All eyes and ears will be on the Federal Reserve on Wednesday. Economic data if I recall has been mixed. Inflation is still high but decreasing, while employment numbers flip flop. Markets expect the Fed to announce a taper timeline just like the ECB. However, contrarians believe tapering cannot stop as it would induce a taper tantrum. A further market sell off. If markets are truly propped by cheap money, I suspect the Fed is going to be changing their diction.

 

So Powell has the power to move these markets and I expect two scenario’s: 1) Powell upsets markets and we continue to head lower, 2) Powell provides a pop for the markets, but markets could continue the downtrend if the Evergrande situation deteriorates.

 

This is what I will be looking at this week:

 

TradingView Chart

 

Just typical trend line break action. We tend to eventually pullback and retest the trendline before continuing the move lower. So let’s watch this.

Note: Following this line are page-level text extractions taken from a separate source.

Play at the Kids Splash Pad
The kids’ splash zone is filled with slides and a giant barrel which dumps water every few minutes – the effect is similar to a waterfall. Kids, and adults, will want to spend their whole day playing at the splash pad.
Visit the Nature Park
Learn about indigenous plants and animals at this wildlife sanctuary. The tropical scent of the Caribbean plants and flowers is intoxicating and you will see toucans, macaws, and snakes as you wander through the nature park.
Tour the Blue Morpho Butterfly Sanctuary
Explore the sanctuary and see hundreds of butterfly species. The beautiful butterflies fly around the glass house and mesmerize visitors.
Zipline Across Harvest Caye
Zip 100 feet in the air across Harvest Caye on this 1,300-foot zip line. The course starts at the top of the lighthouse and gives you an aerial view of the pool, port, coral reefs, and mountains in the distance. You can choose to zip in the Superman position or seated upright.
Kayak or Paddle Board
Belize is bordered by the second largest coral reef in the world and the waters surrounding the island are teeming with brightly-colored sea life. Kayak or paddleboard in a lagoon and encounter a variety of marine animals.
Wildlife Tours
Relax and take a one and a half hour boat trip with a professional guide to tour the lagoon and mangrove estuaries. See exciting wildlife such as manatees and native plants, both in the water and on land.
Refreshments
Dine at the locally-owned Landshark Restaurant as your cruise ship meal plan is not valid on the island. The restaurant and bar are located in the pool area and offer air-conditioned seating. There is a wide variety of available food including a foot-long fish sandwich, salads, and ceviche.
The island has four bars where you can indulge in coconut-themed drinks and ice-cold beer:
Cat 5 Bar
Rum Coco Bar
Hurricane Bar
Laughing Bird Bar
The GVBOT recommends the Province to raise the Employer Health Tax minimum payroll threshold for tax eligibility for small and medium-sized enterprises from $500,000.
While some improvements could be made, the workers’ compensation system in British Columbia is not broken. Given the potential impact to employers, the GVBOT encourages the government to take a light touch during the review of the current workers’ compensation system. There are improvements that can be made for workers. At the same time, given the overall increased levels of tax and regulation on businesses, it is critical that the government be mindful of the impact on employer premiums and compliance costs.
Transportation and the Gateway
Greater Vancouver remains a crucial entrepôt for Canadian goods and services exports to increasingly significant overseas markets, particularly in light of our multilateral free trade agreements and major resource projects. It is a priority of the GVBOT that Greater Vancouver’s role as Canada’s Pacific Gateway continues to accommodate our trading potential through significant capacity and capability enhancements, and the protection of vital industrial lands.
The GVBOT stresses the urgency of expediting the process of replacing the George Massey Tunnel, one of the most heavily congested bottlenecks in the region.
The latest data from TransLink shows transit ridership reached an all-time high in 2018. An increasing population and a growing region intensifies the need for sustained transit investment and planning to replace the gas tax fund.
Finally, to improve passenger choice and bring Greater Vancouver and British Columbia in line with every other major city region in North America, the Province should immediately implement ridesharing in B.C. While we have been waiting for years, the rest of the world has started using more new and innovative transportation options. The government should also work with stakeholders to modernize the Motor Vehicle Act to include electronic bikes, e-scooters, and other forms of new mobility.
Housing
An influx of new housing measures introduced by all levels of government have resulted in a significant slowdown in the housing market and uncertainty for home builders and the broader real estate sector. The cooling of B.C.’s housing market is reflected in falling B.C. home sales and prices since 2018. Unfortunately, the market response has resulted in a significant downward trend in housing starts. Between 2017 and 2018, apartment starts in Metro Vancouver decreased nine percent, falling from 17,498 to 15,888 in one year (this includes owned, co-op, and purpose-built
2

Especially if we close back above the trendline on the retest. That would be extremely bullish.

 

What I am thinking is we hit a support level first before bouncing up.

 

TradingView Chart

 

Today’s close will be important. Can we pump up before the end of the day to close above 4385? If not, this support zone is broken, and we are looking around 4250 for another support retest. Maybe even with price popping tomorrow to retest 4385 as resistance and then selling off on the Fed.

 

Technicals are bearish. We have broken below many key levels, now it is all about when to enter. I don’t want to short right now. I have made cash playing the US Dollar and the Japanese Yen on the currency side of things. I want to see some sort of bounce and then see sellers step back in. If we can get green candles at these support zones I mentioned, that would be a big. If we can close above the trendline, that would be even more bullish, and nullifies this downtrend.

 

Big week with China and interest rate decisions. Don’t be too hasty. In weeks like this, cash is the better position until your criteria for a trade is met. Just be prepared for some volatility. As always, eyes on the US Dollar and Bonds.